I first glimpsed the new book as I was strolling past some exhibits at a religion writers conference: “Journeys with the Messiah,” a thin volume of gorgeous, sepia-toned photos.

A white-robed, strikingly handsome Jesus was in nearly every one, interacting with a cast of Italian actors who portray card sharks, prostitutes, blind religious leaders and villagers.

The setting is Sassi di Matera, the southern Italian village best known as the setting for Mel Gibson’s 2004 “The Passion of the Christ” blockbuster because of its resemblance to what Jerusalem may have looked like two millennia ago.

Michael Belk, the Santa Rosa Beach, Fla., photographer who executed this project, had made his name in fashion photography. In 2007, he decided this was the time to pursue his dream of a book devoted to how Jesus would appear in 20th- or 21st-century situations.

He shot all the photo stills and video a year ago this month. The project morphed into such a huge undertaking that he changed producers midway through, bringing on a Rome-based production company that could handle everything from negotiating with local police to providing offbeat items, such as a lamb for a shoot of the Last Supper.

One of my favorite shots shows a family, dressed in 1930s-style clothes, whose car had broken down. Marching alongside them as they go for help is Jesus, clutching four suitcases.

“I want people to see these images and say ‘This isn’t about religion, it’s about life,’ ” Mr. Belk told me. “The nonchurched are frightened by anything that has ‘Jesus’ or ‘church’ connected with it.”

He and his wife, Cheryl, sunk more than $500,000 of their own money to travel to Italy and hire the production company, 100 models and actors and an American film crew despite the economic downturn having wiped out 50 percent of his savings.

The result is dozens of fashion layouts juxtaposed with Bible verses. What keeps this from being a Sunday School read is the romantic setting, the gorgeous Italian models and the virile Italian actor who portrays a Jesus with chest hair who hangs out at fancy dinners and bounces little kids on his lap.

The actor, Sergio Muniz, turned 33 in the weeks before shooting took place.

“He was very much into this shoot,” Mr. Belk said. “He liked what all this was about.”

“Most people are visual,” he added. “The old adage that a picture is worth 1,000 words is a gross understatement. A picture is worth zillions of words. In advertising, if you can’t make someone stop long enough to read your ad, you can’t share your message.”

Mr. Belk, 61, is proof it’s never too late to start something new.

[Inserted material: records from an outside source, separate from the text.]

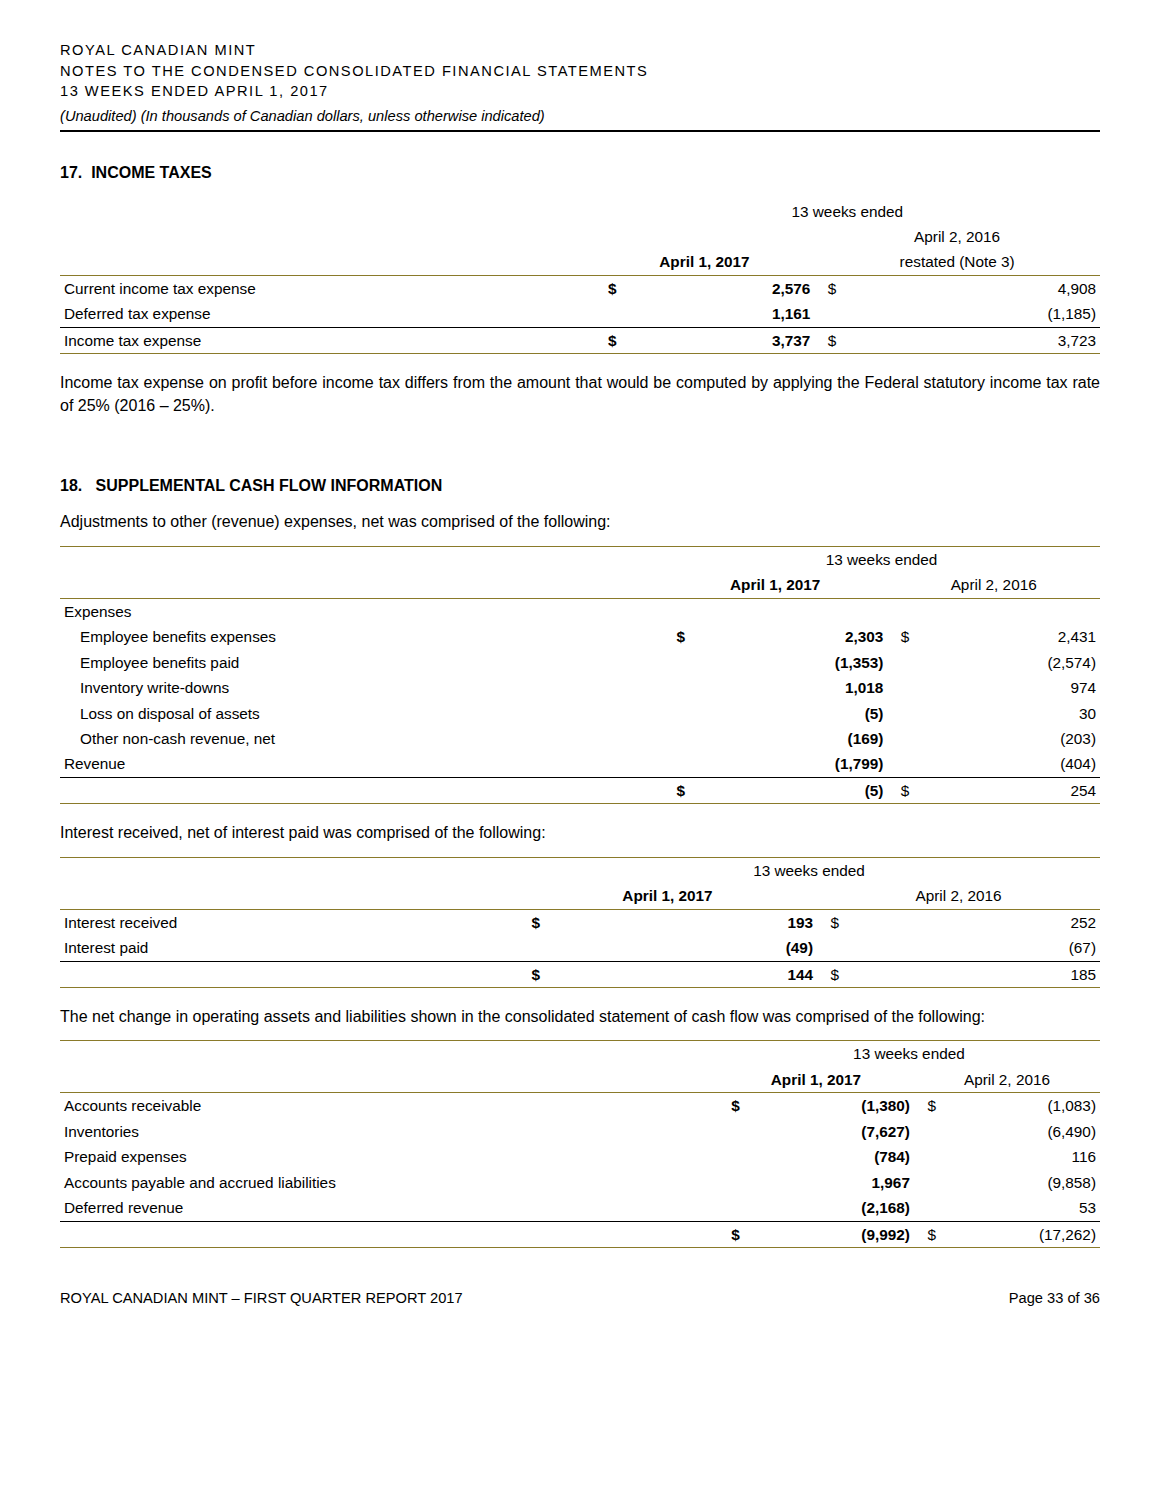ROYAL CANADIAN MINT
NOTES TO THE CONDENSED CONSOLIDATED FINANCIAL STATEMENTS
13 WEEKS ENDED APRIL 1, 2017
(Unaudited) (In thousands of Canadian dollars, unless otherwise indicated)
17. INCOME TAXES
| | 13 weeks ended |
| | | April 2, 2016 |
| | April 1, 2017 | restated (Note 3) |
| Current income tax expense | $ | 2,576 | $ | 4,908 |
| Deferred tax expense | | 1,161 | | (1,185) |
| Income tax expense | $ | 3,737 | $ | 3,723 |
Income tax expense on profit before income tax differs from the amount that would be computed by applying the Federal statutory income tax rate of 25% (2016 – 25%).
18. SUPPLEMENTAL CASH FLOW INFORMATION
Adjustments to other (revenue) expenses, net was comprised of the following:
| | 13 weeks ended |
| | April 1, 2017 | April 2, 2016 |
| Expenses | |
| Employee benefits expenses | $ | 2,303 | $ | 2,431 |
| Employee benefits paid | | (1,353) | | (2,574) |
| Inventory write-downs | | 1,018 | | 974 |
| Loss on disposal of assets | | (5) | | 30 |
| Other non-cash revenue, net | | (169) | | (203) |
| Revenue | | (1,799) | | (404) |
| | $ | (5) | $ | 254 |
Interest received, net of interest paid was comprised of the following:
| | 13 weeks ended |
| | April 1, 2017 | April 2, 2016 |
| Interest received | $ | 193 | $ | 252 |
| Interest paid | | (49) | | (67) |
| | $ | 144 | $ | 185 |
The net change in operating assets and liabilities shown in the consolidated statement of cash flow was comprised of the following:
| | 13 weeks ended |
| | April 1, 2017 | April 2, 2016 |
| Accounts receivable | $ | (1,380) | $ | (1,083) |
| Inventories | | (7,627) | | (6,490) |
| Prepaid expenses | | (784) | | 116 |
| Accounts payable and accrued liabilities | | 1,967 | | (9,858) |
| Deferred revenue | | (2,168) | | 53 |
| | $ | (9,992) | $ | (17,262) |
ROYAL CANADIAN MINT – FIRST QUARTER REPORT 2017
Page 33 of 36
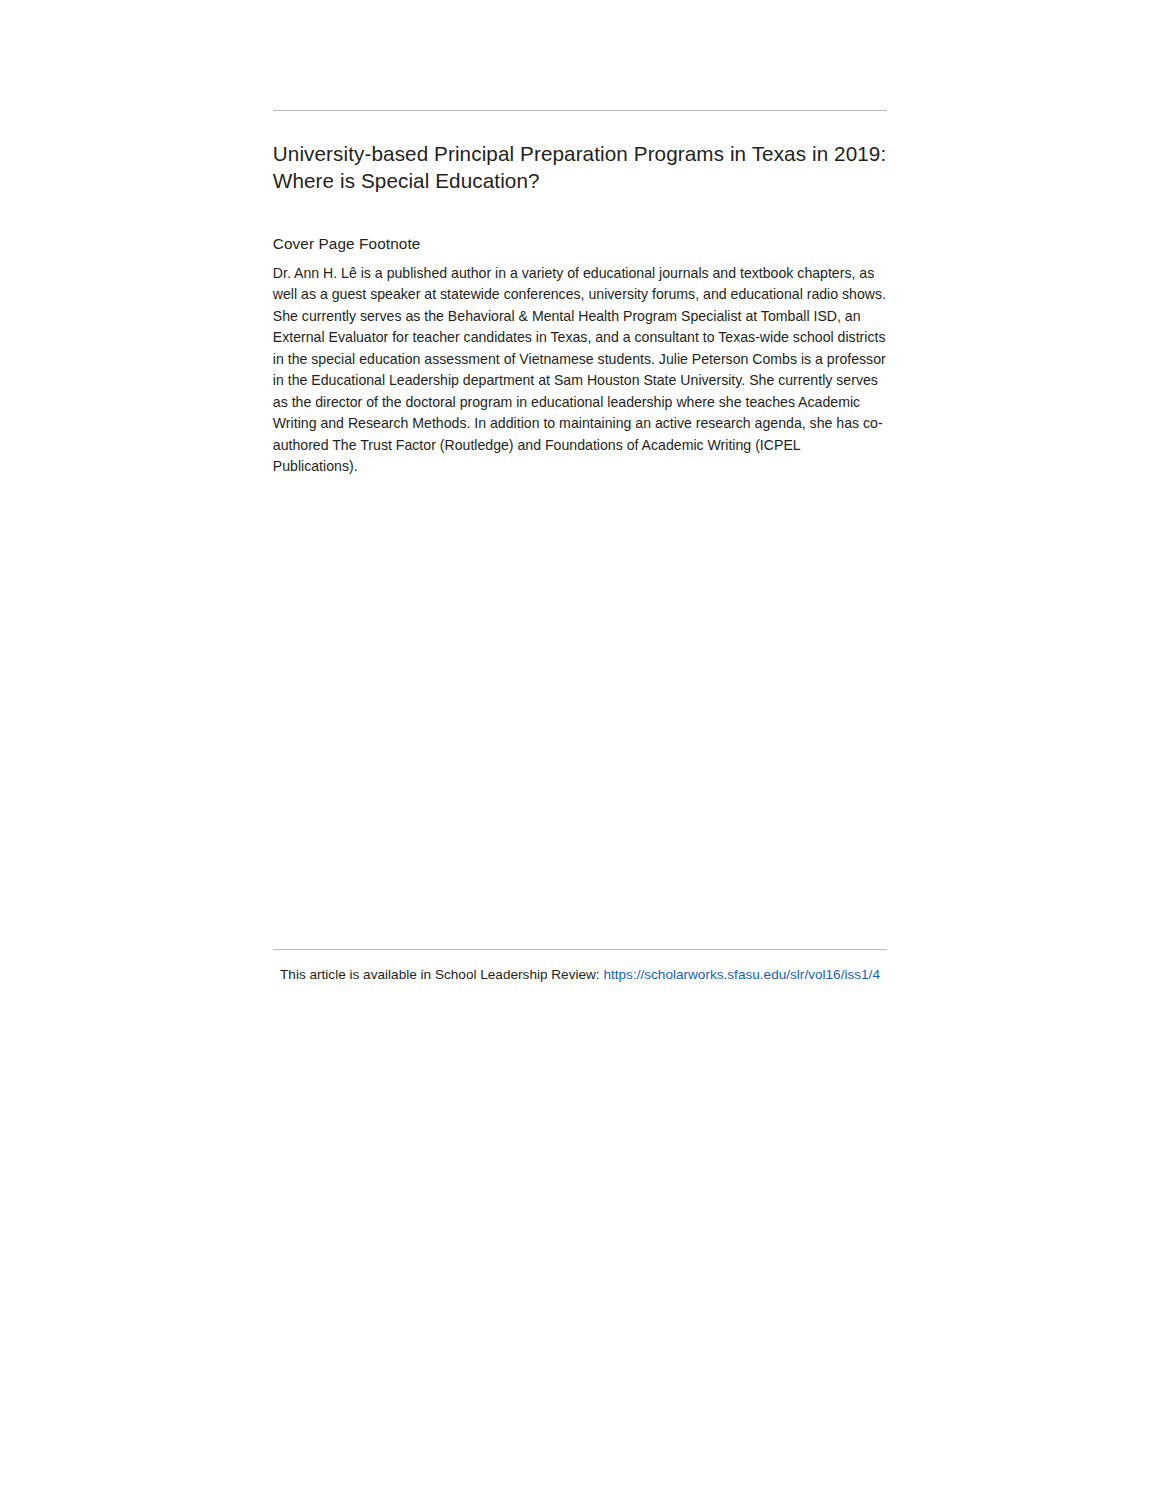University-based Principal Preparation Programs in Texas in 2019: Where is Special Education?
Cover Page Footnote
Dr. Ann H. Lê is a published author in a variety of educational journals and textbook chapters, as well as a guest speaker at statewide conferences, university forums, and educational radio shows. She currently serves as the Behavioral & Mental Health Program Specialist at Tomball ISD, an External Evaluator for teacher candidates in Texas, and a consultant to Texas-wide school districts in the special education assessment of Vietnamese students. Julie Peterson Combs is a professor in the Educational Leadership department at Sam Houston State University. She currently serves as the director of the doctoral program in educational leadership where she teaches Academic Writing and Research Methods. In addition to maintaining an active research agenda, she has co-authored The Trust Factor (Routledge) and Foundations of Academic Writing (ICPEL Publications).
This article is available in School Leadership Review: https://scholarworks.sfasu.edu/slr/vol16/iss1/4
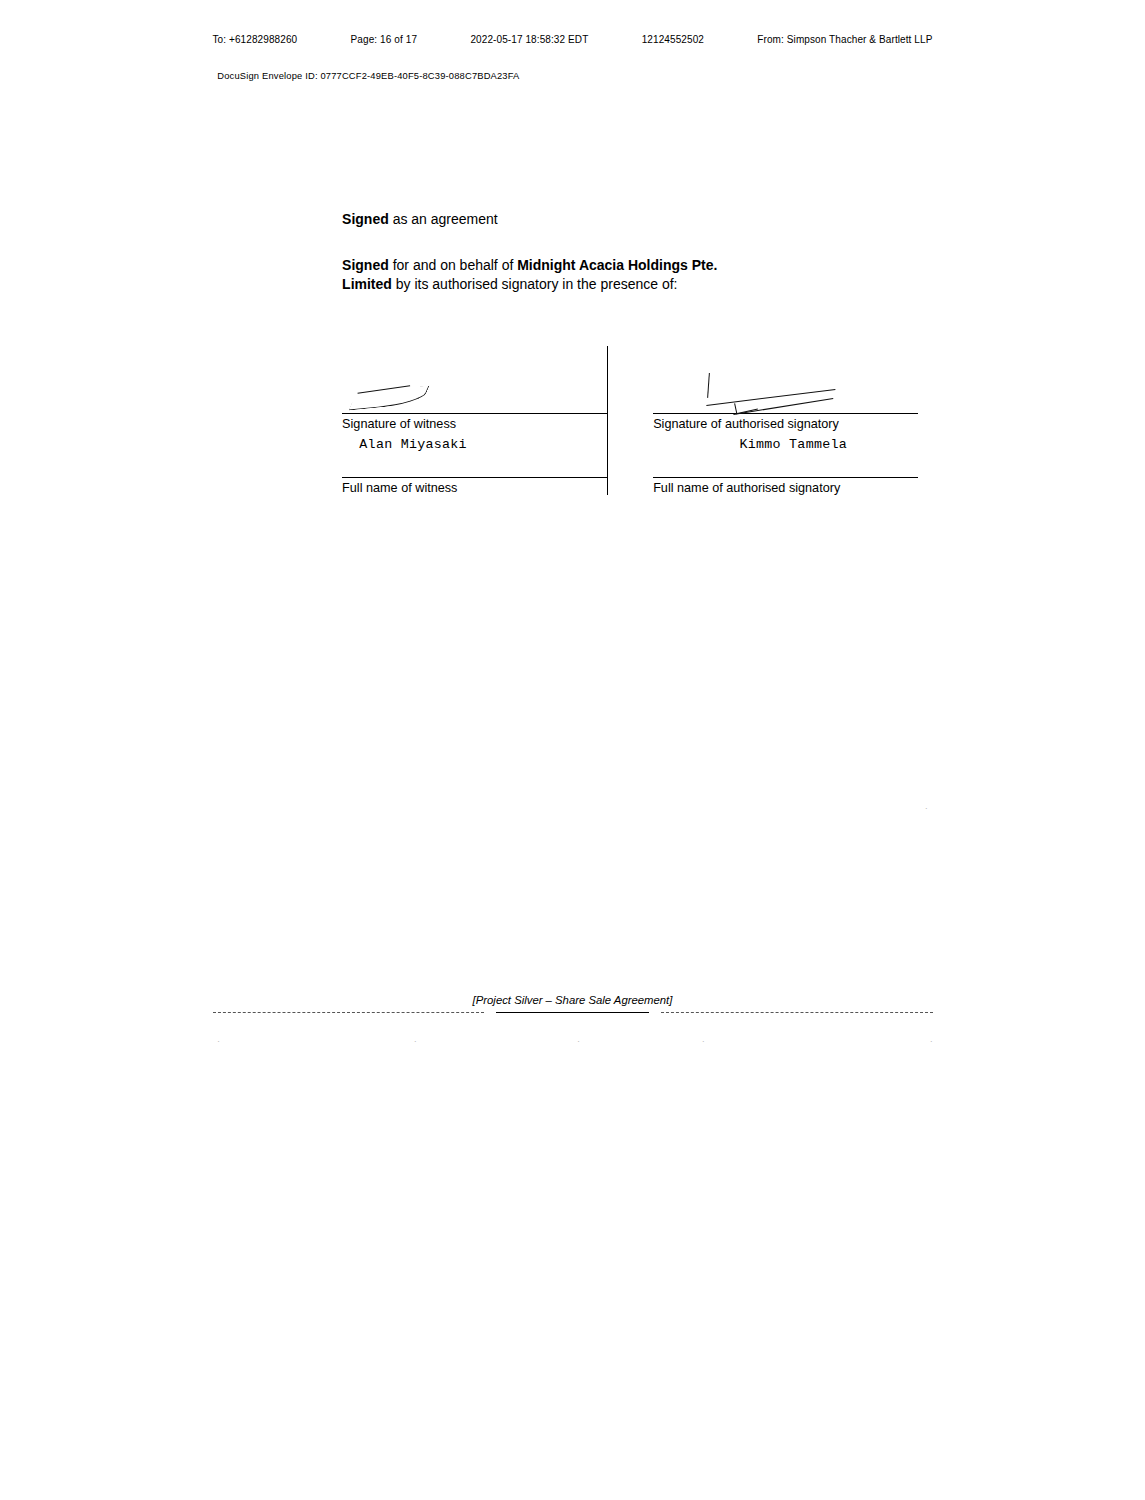To: +61282988260 Page: 16 of 17 2022-05-17 18:58:32 EDT 12124552502 From: Simpson Thacher & Bartlett LLP
DocuSign Envelope ID: 0777CCF2-49EB-40F5-8C39-088C7BDA23FA
Signed as an agreement
Signed for and on behalf of Midnight Acacia Holdings Pte. Limited by its authorised signatory in the presence of:
| Signature of witness | | Signature of authorised signatory |
| Alan Miyasaki Full name of witness | Kimmo Tammela Full name of authorised signatory |
.
[Project Silver – Share Sale Agreement]
.
.
.
.
.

Feeling burned out a few years ago, he began wondering how he could use his fashion and marketing know-how to come up with a different take on Christianity.

A person who understands symbolism and image, he launched his combination book, DVD and Web site this past Sept. 11 because of how September has become a month of trauma for Americans in the years after the terrorist attacks in 2001, and a historic economic crash in 2008. Knowing that people tend to look beyond themselves for answers on these anniversaries, he wanted to present his answer.

“I wanted,” he said, “to ignite a fire in people to know more about Jesus.”